Despite its status as a “developed” nation, about 700 women will die each year from complications related to pregnancy or childbirth in the U.S.—more than any of its peers. Of that number, a disproportionately high number are black women—from 2007 to 2016, black mothers died at a rate of 3.2 times that of white mothers, according to NBC News. The statistics are sobering, and over the course of the last few years, still remain troubling: in 2018, black women were shown to die from pregnancy-related causes at 2.5 times the rate of white women.
This heartbreaking trend is global. In the U.K., which has some of the lowest maternal mortality rates in the world, black mothers are five times more likely to die from complications related to pregnancy and childbirth; one recent study found nonwhite women in Brazil and black women in the Netherlands had similarly high disparities when it comes to maternal mortality.
Black Maternal Health Week, an annual campaign founded by the Black Mamas Matter Alliance, shines a light on these disparities with the goal of education and advocacy: alerting families and healthcare practitioners of the risks that face black women face, centering and validating black women’s experiences during and after childbirth, and advocating for policies and research that could eradicate the health gap. The campaign has run for the last three years from April 11 to April 17. This year, as the coronavirus strains health care systems across the globe, the need for us to focus on black maternal health is as urgent as ever.
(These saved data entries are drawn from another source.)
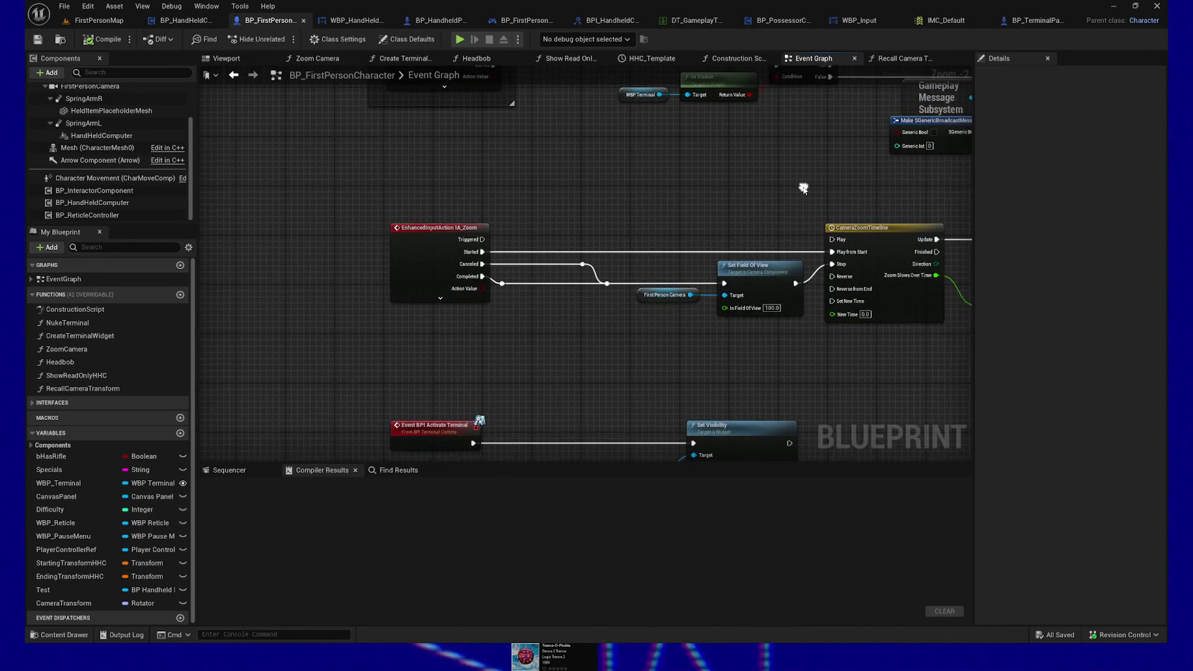
{"action": "mouse_move", "coordinate": [353, 372]}
{"action": "left_mouse_down"}
{"action": "mouse_move", "coordinate": [309, 207]}
{"action": "mouse_move", "coordinate": [810, 339]}
{"action": "left_mouse_up"}
{"action": "left_click_drag", "start_coordinate": [428, 325], "coordinate": [522, 330]}
Find all references to Event BPI Activate Terminal by name and collapse the BPI_TerminalComms results group.
{"action": "right_click", "coordinate": [480, 271]}
{"action": "mouse_move", "coordinate": [568, 394]}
Mothers have expressed concern about keeping their babies healthy as social distancing policies mean fewer hospital visits and direct care. Many hospitals around the country are allowing pregnant women just one visitor to accompany them while they are birthing: a sensible move to help contain the spread of the virus, but one that potentially cuts out important advocates for black mothers, like doulas, out of the process.
COVID-19, the disease caused by the coronavirus, also intersects with black maternal health in other ways. Public health experts agree that structural racism plays a big part in high black maternal mortality rates: black women are more likely to be uninsured, meaning they, as a whole, start prenatal care later than nonblack women, and are more likely to lose insurance coverage after they give birth. As a 2017 NPR story reports, African American mothers also shared consistent stories of feeling devalued and disrespected by their healthcare providers. Finally, chronic conditions like diabetes, hypertension, and obesity—all of which affect African Americans at relatively high rates—can make pregnancies riskier.
These factors—lack of access, inadequate care from medical providers (supported by data showing the needs of black patients are consistently neglected or mismanaged), and underlying health conditions—also help explain the coronavirus’ disproportionate toll on African American lives.
But if the root causes of high COVID-19 deaths and childbearing deaths are similar, it follows that they may share the same solutions. Here, at least, there is some good news: never before have so many people—journalists, physicians, and policymakers—been so concerned with making birthing safer for black women. Across the country, agencies have done a better job of tracking maternal health data, spurred in part by black women lawmakers who have made maternal health a priority. Among them are California Senator Kamala Harris, who reintroduced the Maternal CARE act last year, and Massachusetts Congresswoman Ayanna Pressley.
“The lived experiences of black women demonstrate how racism and trauma directly impacts the health and wellbeing of marginalized communities for generations,” Pressley said about her 2019 MOMMIES Act, which would have greatly expanded Medicaid coverage and pushed a “community-based, holistic approach” to maternal care.
As we refocus, once again, on the ways we can support black women during one of the most vulnerable times of their lives, it’s worth remembering this fact, made all the more clear in the middle of a global pandemic: The policies and practices that would make black women safer, at all stages of life, are the same ones that make all Americans healthier and more secure.